This Article focuses on the U.S. Federal Reserve’s controversial practice of
loaning U.S. dollars to foreign central banks, which the foreign central banks then
turn around and loan to institutions in their jurisdictions. The Federal Reserve
does not know the identity of these recipient institutions. Nevertheless, these
loans—termed “swap lines”—provide foreign financial institutions the type of
financial stability that the U.S. Federal Reserve was created to provide for U.S.

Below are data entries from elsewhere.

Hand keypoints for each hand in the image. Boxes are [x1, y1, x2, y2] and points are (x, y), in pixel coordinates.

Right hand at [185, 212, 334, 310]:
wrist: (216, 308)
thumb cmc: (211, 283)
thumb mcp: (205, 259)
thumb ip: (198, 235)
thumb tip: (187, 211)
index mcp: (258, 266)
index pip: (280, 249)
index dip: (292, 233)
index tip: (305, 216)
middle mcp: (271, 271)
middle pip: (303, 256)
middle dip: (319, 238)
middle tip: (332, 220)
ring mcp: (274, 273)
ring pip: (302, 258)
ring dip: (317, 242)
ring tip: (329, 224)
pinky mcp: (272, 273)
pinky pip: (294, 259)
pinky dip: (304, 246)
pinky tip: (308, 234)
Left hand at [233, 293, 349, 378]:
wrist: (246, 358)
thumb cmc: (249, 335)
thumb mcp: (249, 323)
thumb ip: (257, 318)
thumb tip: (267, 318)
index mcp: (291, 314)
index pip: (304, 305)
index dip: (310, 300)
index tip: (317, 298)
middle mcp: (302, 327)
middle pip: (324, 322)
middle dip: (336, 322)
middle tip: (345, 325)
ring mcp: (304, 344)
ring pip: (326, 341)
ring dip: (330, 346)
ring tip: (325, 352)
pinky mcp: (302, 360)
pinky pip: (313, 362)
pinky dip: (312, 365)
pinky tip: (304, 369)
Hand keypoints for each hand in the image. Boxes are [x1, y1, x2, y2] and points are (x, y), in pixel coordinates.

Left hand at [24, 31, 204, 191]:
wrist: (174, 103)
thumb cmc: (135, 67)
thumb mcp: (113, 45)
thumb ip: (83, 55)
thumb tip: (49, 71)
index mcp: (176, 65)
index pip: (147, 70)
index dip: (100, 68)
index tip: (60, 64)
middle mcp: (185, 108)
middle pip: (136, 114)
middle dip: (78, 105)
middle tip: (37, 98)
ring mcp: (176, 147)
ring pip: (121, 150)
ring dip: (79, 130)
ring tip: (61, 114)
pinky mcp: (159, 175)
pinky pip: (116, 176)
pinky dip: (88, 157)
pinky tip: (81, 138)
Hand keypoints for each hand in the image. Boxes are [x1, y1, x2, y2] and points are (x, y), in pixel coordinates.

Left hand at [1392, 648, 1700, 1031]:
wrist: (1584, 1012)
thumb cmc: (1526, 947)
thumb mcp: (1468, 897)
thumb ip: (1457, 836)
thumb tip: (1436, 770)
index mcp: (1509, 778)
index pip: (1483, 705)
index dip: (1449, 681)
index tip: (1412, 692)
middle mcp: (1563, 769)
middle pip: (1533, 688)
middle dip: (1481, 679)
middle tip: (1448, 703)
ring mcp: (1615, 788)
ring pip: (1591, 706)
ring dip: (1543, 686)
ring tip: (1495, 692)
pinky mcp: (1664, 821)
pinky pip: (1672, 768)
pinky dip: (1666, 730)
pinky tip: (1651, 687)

banks during times of crises. During the financial crisis, the U.S. Federal Reserve
arranged swap lines with 14 foreign central banks for a total amount of $583
billion, making it the de facto international lender of last resort. In December
2012, the U.S. Federal Reserve once again extended the duration of its swap line
In this Article, I argue that because of U.S. dollar dependencies and stability risks
in global financial markets, and because of the global financial markets’

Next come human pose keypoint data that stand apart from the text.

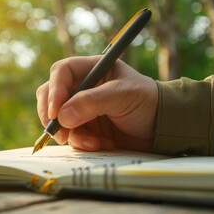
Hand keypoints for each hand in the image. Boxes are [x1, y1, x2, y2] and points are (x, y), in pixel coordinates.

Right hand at [36, 56, 157, 151]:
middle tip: (59, 132)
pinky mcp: (84, 128)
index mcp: (91, 69)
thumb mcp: (122, 96)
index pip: (61, 73)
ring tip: (94, 142)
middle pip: (50, 95)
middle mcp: (82, 87)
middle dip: (52, 115)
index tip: (55, 111)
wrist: (163, 129)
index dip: (54, 90)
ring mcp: (80, 109)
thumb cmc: (148, 102)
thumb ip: (92, 102)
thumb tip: (62, 116)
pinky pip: (70, 136)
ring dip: (72, 134)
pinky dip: (81, 143)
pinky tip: (100, 144)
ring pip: (58, 119)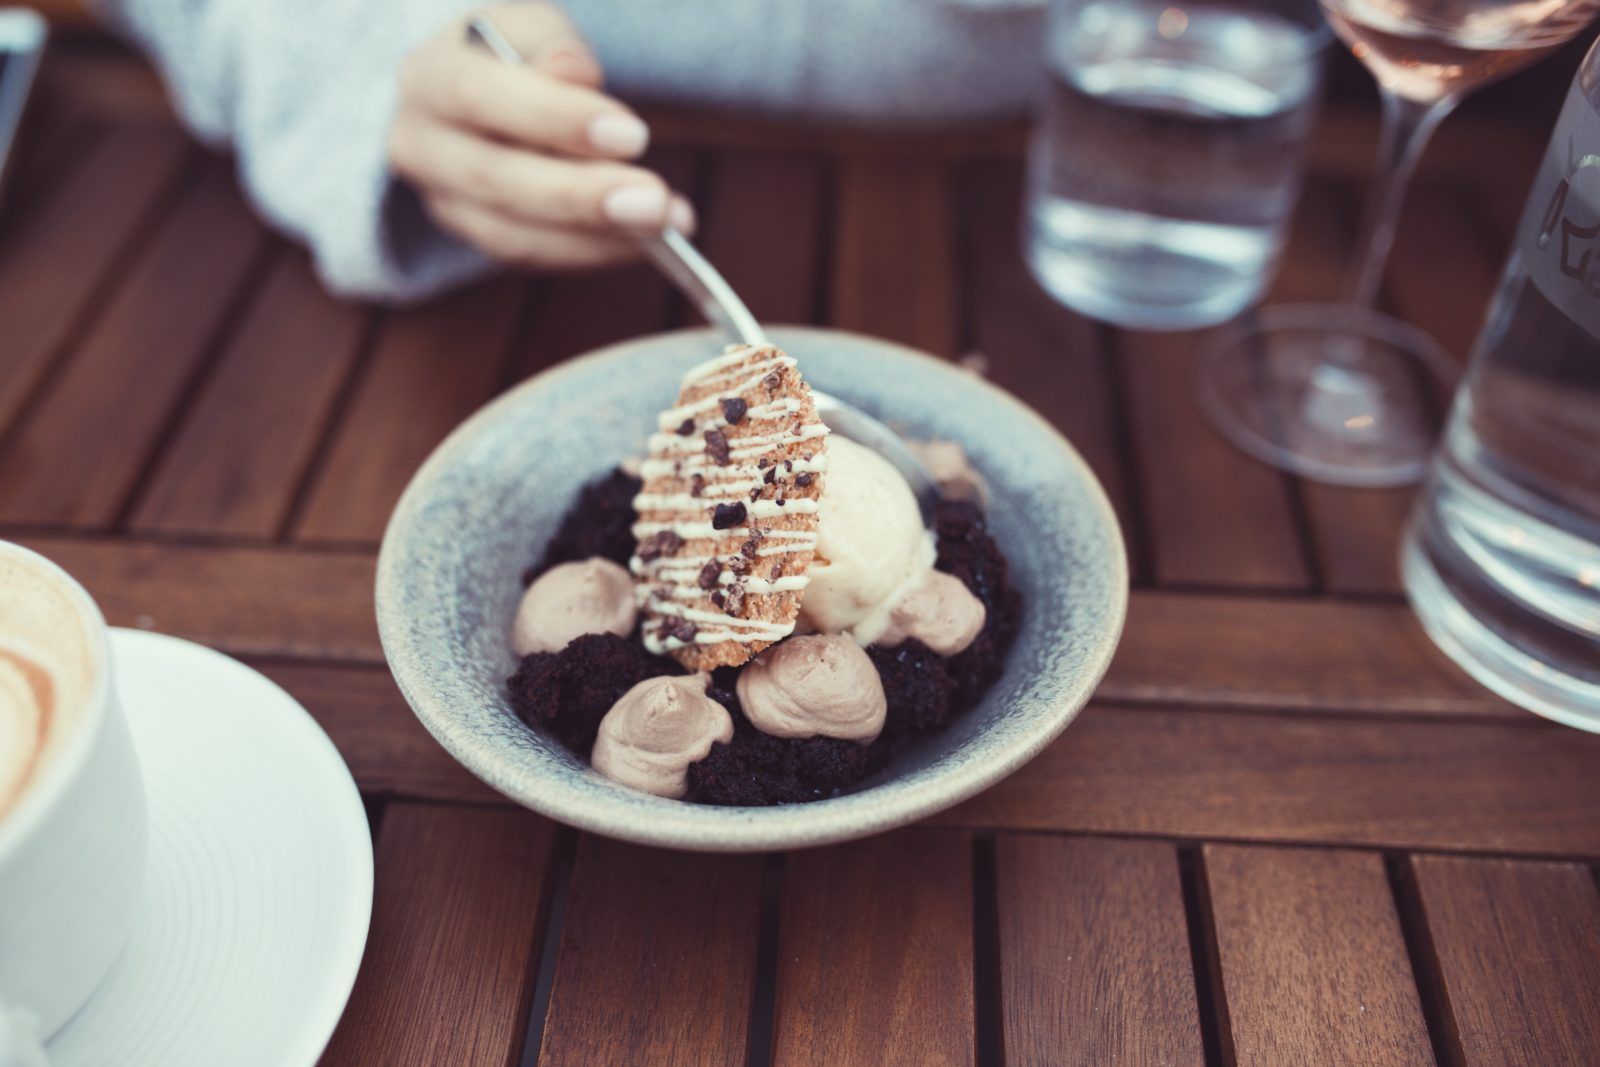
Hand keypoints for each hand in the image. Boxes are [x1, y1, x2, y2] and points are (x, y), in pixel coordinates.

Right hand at [389, 3, 691, 270]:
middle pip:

dependency on the U.S. dollar, an international dollar lender of last resort is
needed. The U.S. Federal Reserve is currently the institution best positioned to fill
this role. Yet, I also argue that because of the potential problems, risks, and costs
of this role, the U.S. Federal Reserve’s swap line function must be rethought. The
U.S. Federal Reserve’s swap line authority relies upon an interpretation of
statutory provisions in the Federal Reserve Act dating back to its origins in 1913.
The institutional structure of today’s global, interconnected financial markets
bears little resemblance to that existing in 1913. This has left the swap line
function open to undue problems and risks and allows for the possibility of
problematic future overseas expansions.
Accordingly, my Article proposes a new, distinct framework for the U.S. Federal
Reserve’s swap lines. The first prong of this framework provides for a new market
stability role for the U.S. Federal Reserve and provides for significant flexibility in
its emergency lending operations. The second prong of this framework provides
boundaries for this new flexibility, including limiting future extensions of the swap
lines and bolstering democratic accountability in their use.
Rethinking the U.S Federal Reserve’s swap line function is an urgent task. Central
bank swap lines are set to become key structural and competitive features of
global financial markets. The recent establishment of a bilateral swap line between
the People’s Bank of China and the Bank of England and discussion of a swap line
between the People’s Bank of China and the Bank of France to promote London
and Paris as offshore renminbi trading centers attest to this fact. In sum, this
Article argues that the use of swap lines can be a significant aid in enabling the
Federal Reserve to act as the international dollar lender of last resort—and,
thereby, foster domestic and international financial market stability—but that this
public objective cannot be reached unless the swap lines themselves are grounded
in a thoughtful, practical, and forward-looking legal framework.